I challenged Facebook as vehemently as anyone on the Internet a year ago when the company switched its user privacy setting from default private to default public, but this latest critique really misses the mark. Distribution of publicly available user data in bulk is wildly valuable – and not just for advertisers. Here are three examples of great things built by user data passed around the web.
The following examples have nothing to do with advertising. They are examples of beneficial uses of bulk-extracted, publicly available social network user data. It’s because of technologies like these, and many more that could be created to enrich our lives, that Facebook ought to make more information about users available – not less.

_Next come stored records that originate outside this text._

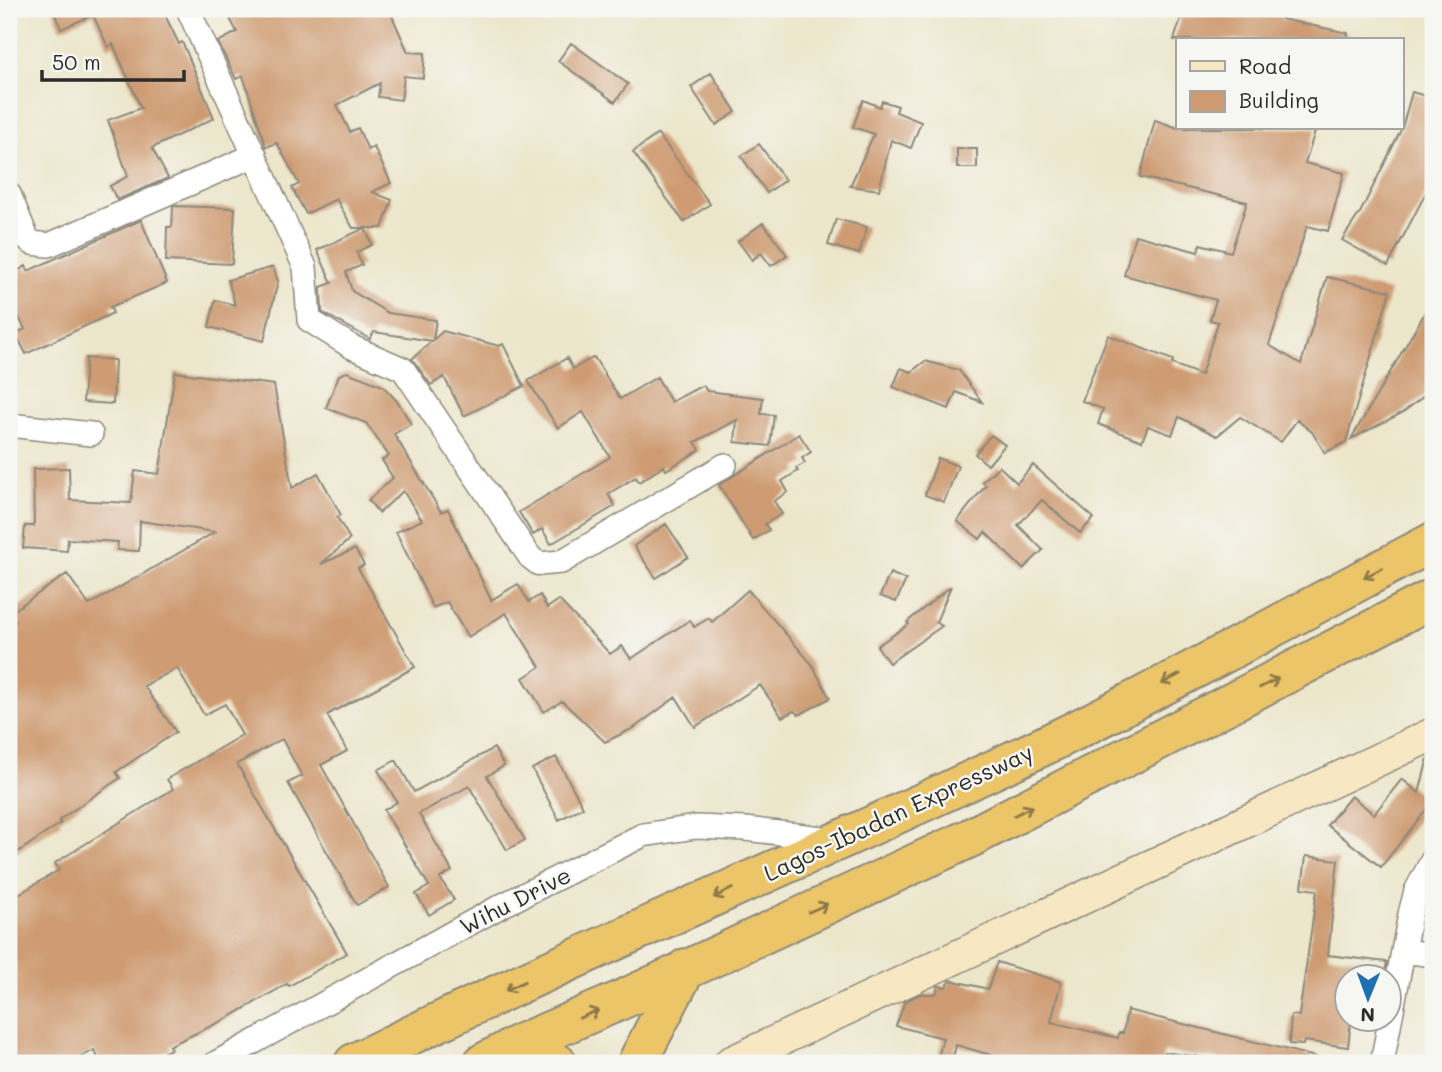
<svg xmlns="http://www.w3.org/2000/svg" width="1442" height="1072" font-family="Mali,sans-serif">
  <rect width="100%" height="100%" fill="#f6f6f2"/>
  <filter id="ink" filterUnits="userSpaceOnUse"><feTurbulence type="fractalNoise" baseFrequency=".0143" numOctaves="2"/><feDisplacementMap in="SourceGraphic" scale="14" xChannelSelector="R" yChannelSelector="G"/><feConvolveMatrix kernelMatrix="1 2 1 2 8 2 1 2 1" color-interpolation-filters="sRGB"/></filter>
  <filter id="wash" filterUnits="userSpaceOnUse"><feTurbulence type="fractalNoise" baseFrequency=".00686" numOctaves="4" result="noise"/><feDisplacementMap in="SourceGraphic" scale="28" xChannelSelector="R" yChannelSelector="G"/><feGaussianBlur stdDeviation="1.57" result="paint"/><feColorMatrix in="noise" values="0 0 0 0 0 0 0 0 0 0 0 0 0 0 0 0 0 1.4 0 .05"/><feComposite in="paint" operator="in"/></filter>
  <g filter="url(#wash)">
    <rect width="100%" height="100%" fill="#ece6cb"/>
    <g id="blocks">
      <!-- building -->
      <path fill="#ce9b72" d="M53,9H162L179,44L182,42L187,53L214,118L152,148L168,178L117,200L110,186L128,176L108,120L141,108L113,44L108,47L93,15L61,29Z
        M225,9H389L408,52L425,53L423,78L404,76L401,100L378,97L380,83L337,105L350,132L358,128L368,150L374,147L391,183L372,192L392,200L382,228H353L336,199L306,214L292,188L299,184L277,143L266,147L243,76L236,79L218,42L237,32Z
        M1184,9H1256L1282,16L1281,19L1348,33L1347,40H1174Z
        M571,43L628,84L615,102L558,61Z
        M711,73L736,112L716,125L691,87Z
        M1412,92L1433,98V179L1388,266L1342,240L1361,211L1402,128Z
        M863,100L880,107L882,101L898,106L896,112L921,122L911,148L891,140L879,190L850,186L874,134L853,127Z
        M1155,120L1178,128H1316L1305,163L1344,173L1328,231L1307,226L1269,345L1301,364L1327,277L1390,291L1346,442L1325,453L1312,432L1297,420L1281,442L1240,417L1217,436L1179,417L1172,435L1148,426L1142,441L1098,424L1103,409L1082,401L1108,335L1173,360L1172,364L1201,375L1218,322L1210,320L1216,300L1124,275L1135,235L1198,252L1200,244L1231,252L1247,202L1140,177Z
        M658,134L710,204L684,222L633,152Z
        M759,144L785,180L767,193L741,156Z
        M957,149H977V168H957Z
        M173,206L235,208L232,264L166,261L167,227H172Z
        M836,219L867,227L859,254L828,245Z
        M141,220L167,283L110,307L113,313L26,354L16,334L25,329L9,299V276L26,266L28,271Z
        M763,223L787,255L771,266L761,253L752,260L738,241Z
        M365,228L372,245L356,252L362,265L346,272L352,291L388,313L436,320L433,340L443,331L499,346L503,344L524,386L464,416L444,377L431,385L412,359L432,341L374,332L370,339L322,312L321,287L332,283L317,250Z
        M273,267L278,281L264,341L209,327L215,300L235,305L228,280Z
        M1433,299V389L1402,413L1351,439Z
        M594,357L620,399L657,377L671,402L703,385L707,391L763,398L761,414L774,415L770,446L735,442L737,420L695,442L700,450L666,470L664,466L639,482L636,477L608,494L615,506L551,544L542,529L533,535L519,512L610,457L583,412L558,428L528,381L567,358L573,369Z
        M86,358L115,360L113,404L83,402Z
        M925,361L959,370L982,402L956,392L949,409L893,387L901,368L911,372Z
        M175,372L274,385L292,488L318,473L341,515L337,517L350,539L321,564L355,549L364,565L358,568L415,667L327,715L347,751L321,765L389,887L357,905L288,783L302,776L282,739L237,764L347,953L289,986L287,984L228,1018L169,1046L171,1049L144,1063H101L94,1050L71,1063H9V900L59,870L55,863L173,789L167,779L242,735L225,704L204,715L177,668L144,686L176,732L116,772L120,778L59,820L61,823L9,858V627L16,622L10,613L67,574L89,605L215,532L140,521L139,551L117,550L118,542L68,539L67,551L23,548L25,526H34L33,469L69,468L70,500L131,503L135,471L159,474Z
        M347,372L383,386L398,402L411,424L394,434L441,512L448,509L491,600L518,584L529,602L540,595L547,608L559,600L610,654L622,646L631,659L690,620L694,627L709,618L712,622L748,590L811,663L830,698L799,715L794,711L782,717L760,685L695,727L676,697L634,728L605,742L562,701L544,712L523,678L540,667L506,613L468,637L447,602L433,608L396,532L422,520L403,491L379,513L368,500L393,478L382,460L389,456L366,423L326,408L339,375Z
        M799,434L811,452L802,458L805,463L796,468L798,471L782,481L788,492L774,501L782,514L765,524L769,530L753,540L719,485Z
        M991,435L1005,445L988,465L975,454Z
        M938,458L958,466L944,502L925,495Z
        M1033,465L1094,518L1080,533L1042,500L1018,525L1043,550L1023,569L985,532L980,539L957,521L986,485L982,482L999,466L1017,483Z
        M666,524L688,557L656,578L634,546Z
        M890,573L906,580L896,602L880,596Z
        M951,586L936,622L942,626L889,663L877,646L909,624L907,622Z
        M494,748L504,766L487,776L525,840L507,850L469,786L419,814L452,871L440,878L454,900L429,915L416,894L429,886L384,810L397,802L378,770L396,760L414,792Z
        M556,757L583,807L559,820L532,769Z
        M1428,758L1433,759V801L1381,867L1327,825L1351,796L1374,814L1402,779L1419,793Z
        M1306,856L1338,860L1328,955L1387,962L1384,977H1348V1019H1351L1348,1047L1304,1041L1303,1045L1289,1044L1291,1015L1299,1016L1317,890L1302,888Z
        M997,962L1061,982L1051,1022L1118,1038L1119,1033H1123L1127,1010L1316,1057V1063H1223L1224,1060L1164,1052L1161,1063H1019L956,1045L952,1062L938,1058L943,1038L896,1026L905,1001L920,994H936L938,986L946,987L950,980L988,989Z"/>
    </g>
  </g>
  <g filter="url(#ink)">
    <use href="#blocks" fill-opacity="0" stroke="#8c887b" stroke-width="2"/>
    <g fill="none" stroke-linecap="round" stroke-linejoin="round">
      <defs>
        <path id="minor" d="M188,9L305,267L309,320L352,347L403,369L530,557L539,564L561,562L725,465
          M9,194L27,238L32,243L49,245L255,155
          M9,425L91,434
          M1404,951L1433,955
          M216,1063L501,906L643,835L696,827L745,829L831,839
          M1382,1063L1410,914L1416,891L1433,859"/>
        <path id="secondary" d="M730,1063L1433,734"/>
        <path id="motorway" d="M519,1044L557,1063
          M354,1063C586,948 827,851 1060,738C1186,676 1309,607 1433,542
          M483,1063L519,1044L619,1001L970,838L1433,598
          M637,1063L686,968"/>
      </defs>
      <!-- minor casing -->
      <use href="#minor" stroke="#8c887b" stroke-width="26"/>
      <!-- secondary casing -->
      <use href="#secondary" stroke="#8c887b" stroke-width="35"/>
      <!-- motorway casing -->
      <use href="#motorway" stroke="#8c887b" stroke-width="42"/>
      <!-- minor -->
      <use href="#minor" stroke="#fff" stroke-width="23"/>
      <!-- secondary -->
      <use href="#secondary" stroke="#f7e8c3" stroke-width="32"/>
      <!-- motorway -->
      <use href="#motorway" stroke="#ecc569" stroke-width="38"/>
    </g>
    <!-- one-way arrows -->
    <defs><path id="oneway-shaft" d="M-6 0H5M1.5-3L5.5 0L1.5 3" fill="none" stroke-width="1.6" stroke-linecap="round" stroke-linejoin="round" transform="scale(1.75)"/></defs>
    <g stroke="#8c784a">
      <use href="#oneway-shaft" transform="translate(1373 573) rotate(152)"/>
      <use href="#oneway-shaft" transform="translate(1171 679) rotate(152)"/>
      <use href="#oneway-shaft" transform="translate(1269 683) rotate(-27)"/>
      <use href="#oneway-shaft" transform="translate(1023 811) rotate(-27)"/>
      <use href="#oneway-shaft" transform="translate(723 893) rotate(155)"/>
      <use href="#oneway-shaft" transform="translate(818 908) rotate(-24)"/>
      <use href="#oneway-shaft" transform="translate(515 986) rotate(154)"/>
      <use href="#oneway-shaft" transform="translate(589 1014) rotate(-23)"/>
    </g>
  </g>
  <g text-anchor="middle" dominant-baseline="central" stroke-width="5" stroke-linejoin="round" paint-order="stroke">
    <!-- street labels -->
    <g font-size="23" fill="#2b2b2b" stroke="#f6f6f2">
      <text transform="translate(898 812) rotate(-25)">Lagos-Ibadan Expressway</text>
      <text transform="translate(515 900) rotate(-27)">Wihu Drive</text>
    </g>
  </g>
  <!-- margin -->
  <rect width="1442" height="1072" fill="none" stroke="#f6f6f2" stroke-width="35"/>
  <!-- legend -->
  <rect x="1176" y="38" width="228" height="91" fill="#f6f6f2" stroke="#a5a5a2" stroke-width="2"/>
  <rect x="1190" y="61" width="35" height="10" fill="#f7e8c3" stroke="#a5a5a2" stroke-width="2"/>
  <text x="1239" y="74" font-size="21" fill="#2b2b2b">Road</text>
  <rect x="1190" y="91" width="35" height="21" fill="#ce9b72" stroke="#a5a5a2" stroke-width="2"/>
  <text x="1239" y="108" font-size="21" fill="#2b2b2b">Building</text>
  <!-- north arrow -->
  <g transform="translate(1368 998) rotate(181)"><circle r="33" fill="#f6f6f2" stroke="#a5a5a2" stroke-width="2"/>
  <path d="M0-5L12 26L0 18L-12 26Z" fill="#1f6fb2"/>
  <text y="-10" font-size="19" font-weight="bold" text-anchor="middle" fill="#2b2b2b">N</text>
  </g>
  <!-- scale -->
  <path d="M42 70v10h142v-10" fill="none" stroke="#2b2b2b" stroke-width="3.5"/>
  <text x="52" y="70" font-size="21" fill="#2b2b2b" stroke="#f6f6f2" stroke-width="5" paint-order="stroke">50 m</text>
</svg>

That should be done with our consent as users, but discussion of the upsides is an important part of the discussion. So is development of technology that’s worth sharing your data with. If all people know about is advertising use of this data, that may not be worth it to them to expose even the simplest information about themselves. But there’s potential for a whole lot more.
Context
Rapportive is a Gmail plug-in that uses data from Rapleaf, one of the companies at the center of the Facebook privacy flare-up. Rapportive maps the email adresses of people you’re corresponding with to their publicly available social network data captured by Rapleaf. Rapportive users can see the pictures, names, careers and recent online activity of people they email with. It’s incredibly useful. A privacy violation? Hardly.
Discovery
Twiangulate is a service that analyzes public friend connections on Twitter and identifies who selected users have in common as people they follow. Below, George Stephanopoulos, Anna Marie Cox and Wolf Blitzer all follow a little-known man named Tony Fratto. That’s valuable information. Is it a privacy violation? You might think so…if you were dropped into Twitter from a time machine. This is just savvy, and savvy people good and bad are going to use this kind of knowledge.
Global Self-Awareness
Cross reference public user data with any other type of data and you can learn something, especially when location is included. Does musical taste correlate with type of restaurants available? Education level and density of neighborhood grocery stores? Mentions online of the word “Limbaugh” (mapped below) and the proximity of toxic waste spills of neurotoxins? The public wants to know.
Above: OpenHeatMap maps Twitter search results. Machines are tracking what you say – but is that a threat? This looks like a social good to me. OpenHeatMap was built by social network data hacker Pete Warden, who has published some very interesting observations based on bulk analysis of Facebook data.
“I love the term ‘data exhaust’,” Warden says. “People are spewing out so much information that is completely non-sensitive and individually boring, but when you get enough of it patterns emerge.”